Good point. This is a tricky one to answer because, well, yes and no. Lean has challenges (what are the key business problems we need to solve) and then there is kaizen (how do we discover how to solve them by small, step-by-step experiments with the people themselves), but no such thing as “strategy” in the lean vocabulary. The general idea is that through learning how to practice kaizen yourself, through teaching others and through supporting kaizen over time, the right strategy will become apparent.
I understand this is not a very satisfactory answer to any one not already versed into lean. First we need to understand the problem. When I present lean to CEOs and COOs I sometimes get drawn into “strategic” debates.
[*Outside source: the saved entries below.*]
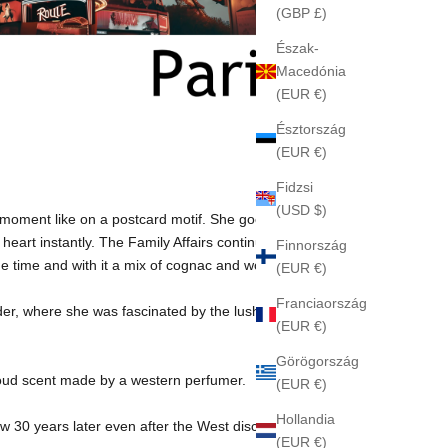
(GBP £)
Észak-
Macedónia
(EUR €)
Észtország
(EUR €)
Fidzsi
(USD $)
e moment like on a postcard motif. She goes with her
eart instantly. The Family Affairs continues.... Based
Finnország
the time and with it a mix of cognac and wood became a
(EUR €)
Franciaország
der, where she was fascinated by the lush cedar forests
(EUR €)
Görögország
t oud scent made by a western perfumer.
(EUR €)
Hollandia
low 30 years later even after the West discovers Oud for
(EUR €)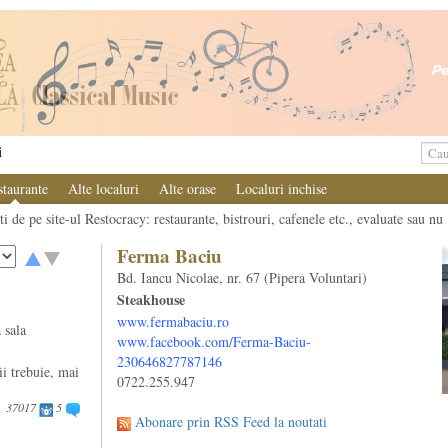
i
staurante
Alte localuri
Alte orase
Localuri inchise
i de pe site-ul Restocracy: restaurante, bistrouri, cafenele etc., evaluate sau nu
Ferma Baciu
Bd. Iancu Nicolae, nr. 67 (Pipera Voluntari)
Steakhouse
www.fermabaciu.ro
 sala
www.facebook.com/Ferma-Baciu-
230646827787146
ii trebuie, mai
0722.255.947
37017
5
Abonare prin RSS Feed la noutati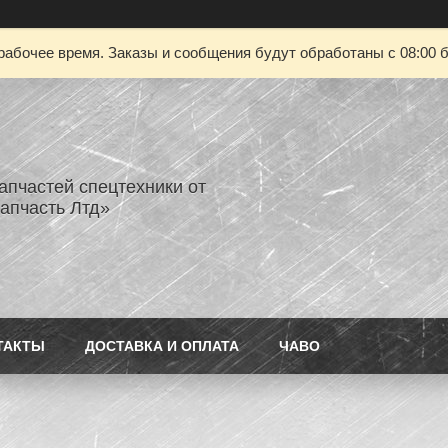
рабочее время. Заказы и сообщения будут обработаны с 08:00 б
апчастей спецтехники от
апчасть Лтд»
ТАКТЫ
ДОСТАВКА И ОПЛАТА
ЧАВО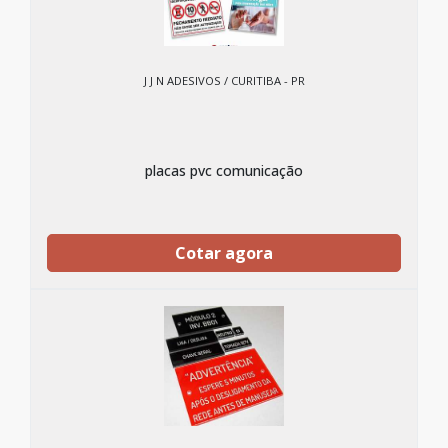
J J N ADESIVOS / CURITIBA - PR
placas pvc comunicação
Cotar agora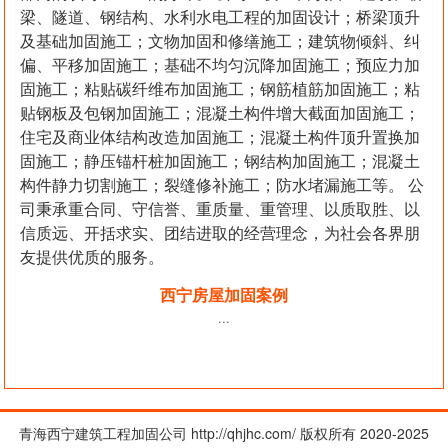
梁、隧道、钢结构、水利水电工程的加固设计；桥梁顶升
及基础加固施工；文物加固和修缮施工；建筑物倾斜、纠
偏、平移加固施工；基础不均匀沉降加固施工；预应力加
固施工；粘贴碳纤维布加固施工；钢筋植筋加固施工；粘
贴钢板及包钢加固施工；混凝土构件增大截面加固施工；
住宅及商业体结构改造加固施工；混凝土构件顶升置换加
固施工；静压锚杆桩加固施工；钢结构加固施工；混凝土
构件静力切割施工；裂缝修补施工；防水堵漏施工等。 公
司秉承重合同、守信誉、重质量、重管理、以质取胜、以
信质远、开括求实、团结进取的经营理念，为社会各界朋
友提供优质的服务。
西宁房屋加固案例
...
青海西宁建筑工程加固公司 http://qhjhc.com/ 版权所有 2020-2025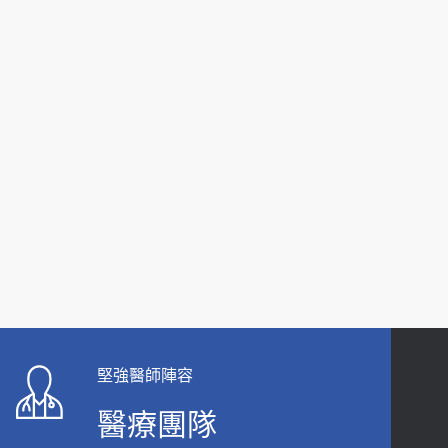
2026-06-15
白天跑廁所超過8次，就算膀胱過動症！醫師：趁
中年訓練膀胱容量，防老後睡不好、夜間易跌倒
健康網》端午節體重最易失守 醫：掌握4原則
2021-03-05
避免血糖血壓飆高
2026-06-08
瘦子也可能內臟脂肪過高！內臟脂肪標準是多
少？醫：過多恐增罹癌風險
【防跌密碼-防止嬰幼兒跌落及因應處理指
2023-04-25
引】 宣導
2026-06-01
骨科魏志定主任接受專訪 【年代電視台聚焦2.0】
2018-01-17
上班常待在冷氣房？小心泌尿道感染 醫示
警：1病症嚴重恐喪命
近4成人口骨質疏鬆？12類人快做骨質密度檢查！
2026-05-28
醫：注意5重點可逆轉骨鬆
2023-06-05
【2026年世界無菸日】 宣導
堅強醫師陣容
2026-05-21
膝蓋退化有9大部位 骨科醫坦言：不一定得換人工
醫療團隊
關節
【台灣癲癇婦女妊娠 登錄獎勵補助】 宣導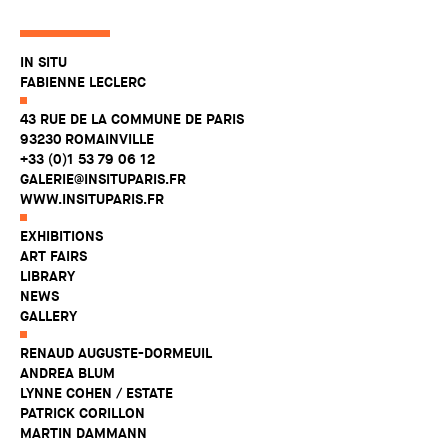
IN SITU
FABIENNE LECLERC
43 RUE DE LA COMMUNE DE PARIS
93230 ROMAINVILLE
+33 (0)1 53 79 06 12
GALERIE@INSITUPARIS.FR
WWW.INSITUPARIS.FR
EXHIBITIONS
ART FAIRS
LIBRARY
NEWS
GALLERY
RENAUD AUGUSTE-DORMEUIL
ANDREA BLUM
LYNNE COHEN / ESTATE
PATRICK CORILLON
MARTIN DAMMANN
I feel this is way above my pay grade and, in any case, I’m not sure I understand what they mean by strategy, but I often get the feeling they’re talking about:
Pressure customers so they buy
Pressure people so they work
Pressure suppliers so they lower their prices
Or if you’re nicer than me, replace “pressure” by “create incentives” which is often much the same. And then executives are surprised (and not a little aggrieved) by the fact that it doesn’t seem to pay off that well. I guess the lean answer would be:
Help customers to support their lifestyle (so they repurchase)
Engage and support people (so they pay attention)
Partner with suppliers (so they share their innovations)
What do customers prefer, what do they spend money on, and what do they avoid spending on (because they consider it’s not worth it)
How can we improve products in production or current service contracts to improve how our product or service helps customers right now?
How can we learn from improving products and services right now so that we figure out what to build into the next products to satisfy customers further?
- Cash from increasing inventory turns (with a $100 million company with 4 turns, increasing to 5 turns means generating $5 million – that’s quite enough to play with to increase Value for customers)
- Cash from reducing rework and defectives (in a $100 million company with a 4% sales margin and 2% of sales spent on handling non-quality, reducing that by half means generating $1 million).
- Cost reduction by reducing work content and reducing part variety through modularity (and economies of scale through increasing volume at suppliers)
- Capital expense avoidance by learning to build more features, options and products on existing lines.
Where to Start
All in all, the place to start is with just-in-time: generate cash by reducing inventories, and use it to improve product or service Value to customers, in order to increase market share, which supports profitability.
I’m not sure this counts as strategy as people mean it. We’re not talking about abandoning the less profitable segments in order to focus our efforts on acquiring more profitable ones. On the contrary, we’re considering expanding our range and our options because it’s definitely a customer by customer process, more of a Plan For Every Customer. Different customers are likely to appreciate different features differently, which is yet more reason to develop flexibility. But, overall, it might pass as a lean strategy. Of a sort. Fact is fact, and cash is cash.